Turning to the injuries suffered by Ms Casey, Schmidt J noted that she had suffered various injuries to her body, three psychiatric conditions and a pain syndrome, all of which were conceded to be compensable injuries under the Convention.
Schmidt J remarked that: "...a diagnosis of PTSD does not exclude the possibility that evidence in a particular case may establish that a person has suffered a bodily injury under [the Convention]".
She concluded that:
...the evidence establishes that the PTSD which Ms Casey suffers and for which she also has been unsuccessfully treated, is consequent on damage to her brain and to other of her bodily processes, which have had the result that her brain is no longer capable of functioning normally. Either the PTSD is at least in part a manifestation of that damage, or that damage has caused or contributed to the PTSD, or there is a combination of such cause and effect, which has put Ms Casey into the position she is now in. Whichever it is, the result is that the PTSD which Ms Casey suffers, is a compensable bodily injury.

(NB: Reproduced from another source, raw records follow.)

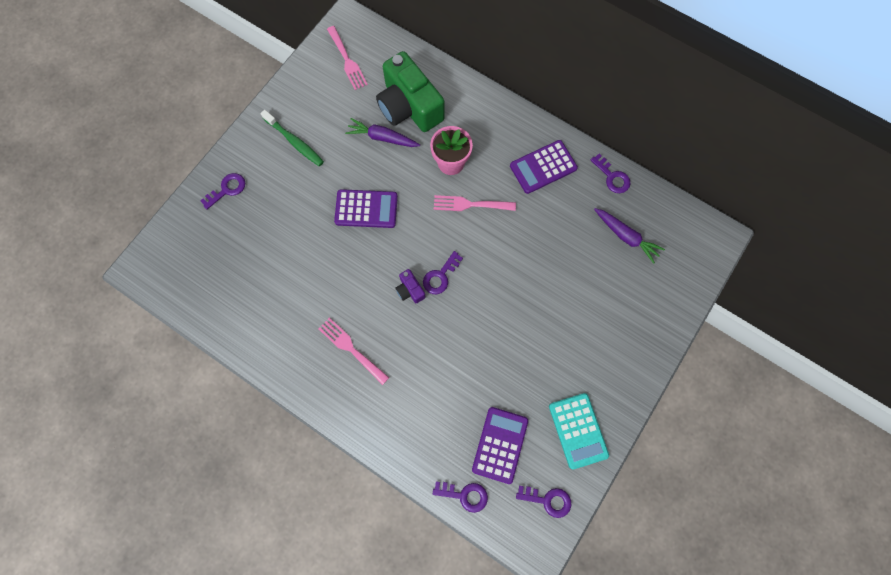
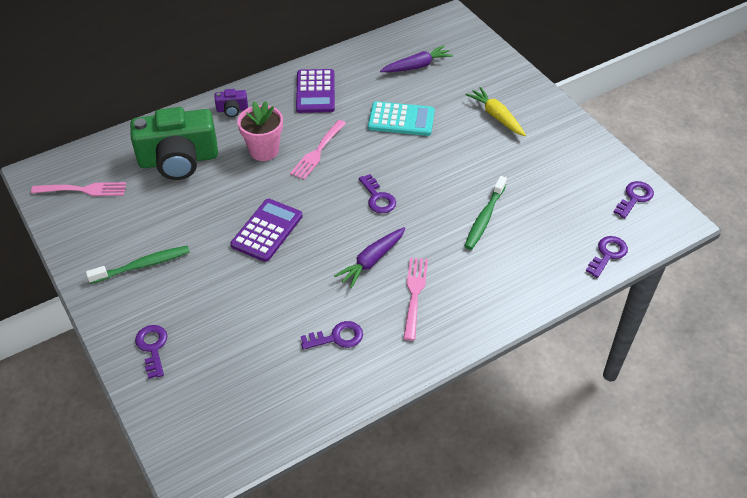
camera: 65 degrees left, 25 degrees down
(351, 349) = (414, 294): pink fork -> pink fork turned 120 degrees clockwise
(382, 137) = (196, 192): purple carrot -> purple carrot (371, 261)
(410, 290) = (378, 225): purple camera -> purple camera (232, 109)
(459, 373) = (484, 218): none -> green toothbrush
(500, 445) = (569, 212): purple calculator -> none
(578, 430) = (578, 156): turquoise calculator -> turquoise calculator (401, 120)
(594, 335) = (496, 116): none -> yellow carrot
(612, 177) = (356, 54): purple key -> purple key (337, 337)

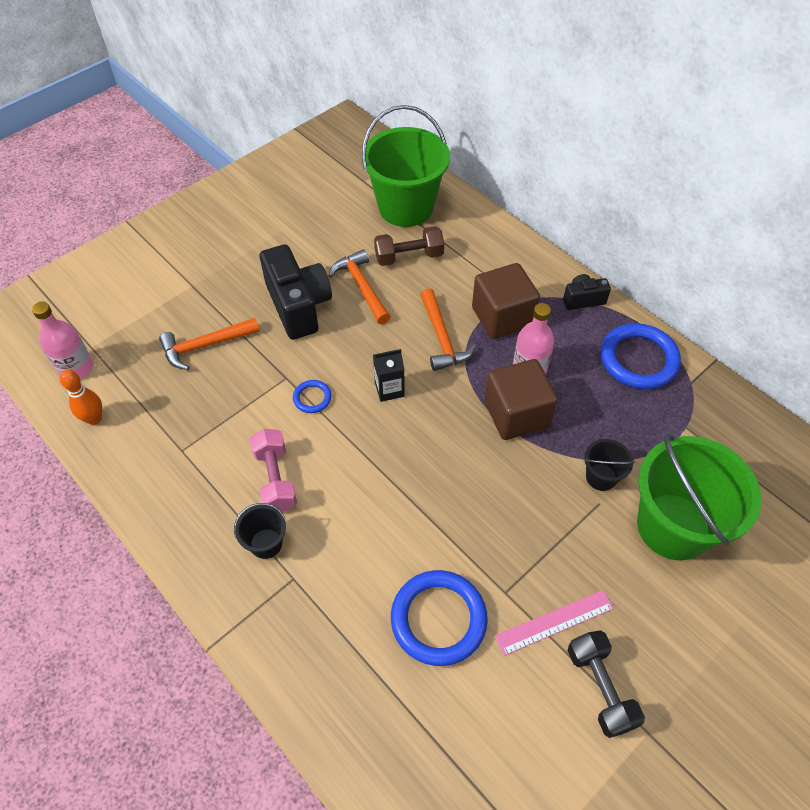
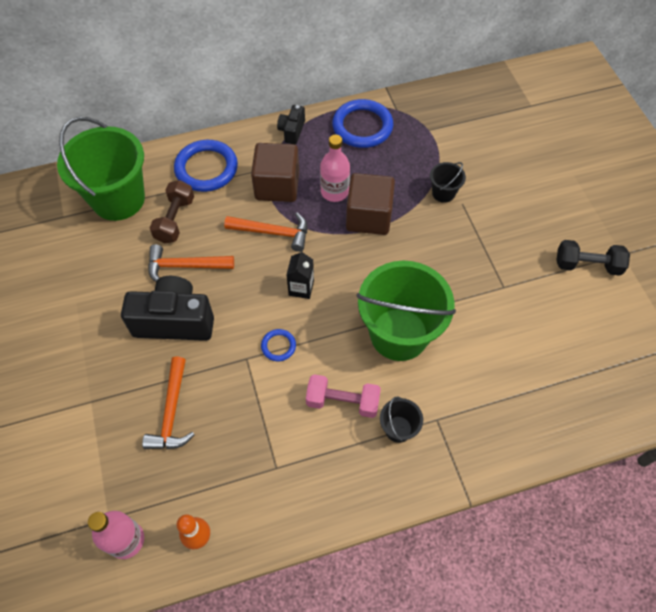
camera: 65 degrees left, 5 degrees up
(438, 619) = (507, 335): blue ring -> blue ring (206, 168)
(554, 622) = (535, 269): pink ruler -> none
(673, 526) = (496, 173): green bucket -> green bucket (399, 334)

Schmidt J concluded that on the balance of probabilities, Ms Casey's PTSD also involved an injury to her brain and other parts of her body involved in normal brain function - drawing from the dicta in the House of Lords decision in King v Bristow Helicopters Ltd, it was a "psychiatric injury caused by a physical route."
Burden remains on plaintiffs to prove that psychiatric disorders derive from bodily injury
Whilst the decision may be of assistance to plaintiffs suffering from psychiatric disorders as a result of aviation accidents, it is arguably substantially factually specific and the burden of proof will remain upon plaintiffs to establish that a psychiatric disorder or disorders (including PTSD) are "bodily injuries" within the meaning of that term under the Convention, to ground an action in damages.
It remains to be seen whether the decision will be disturbed on the almost inevitable appeal.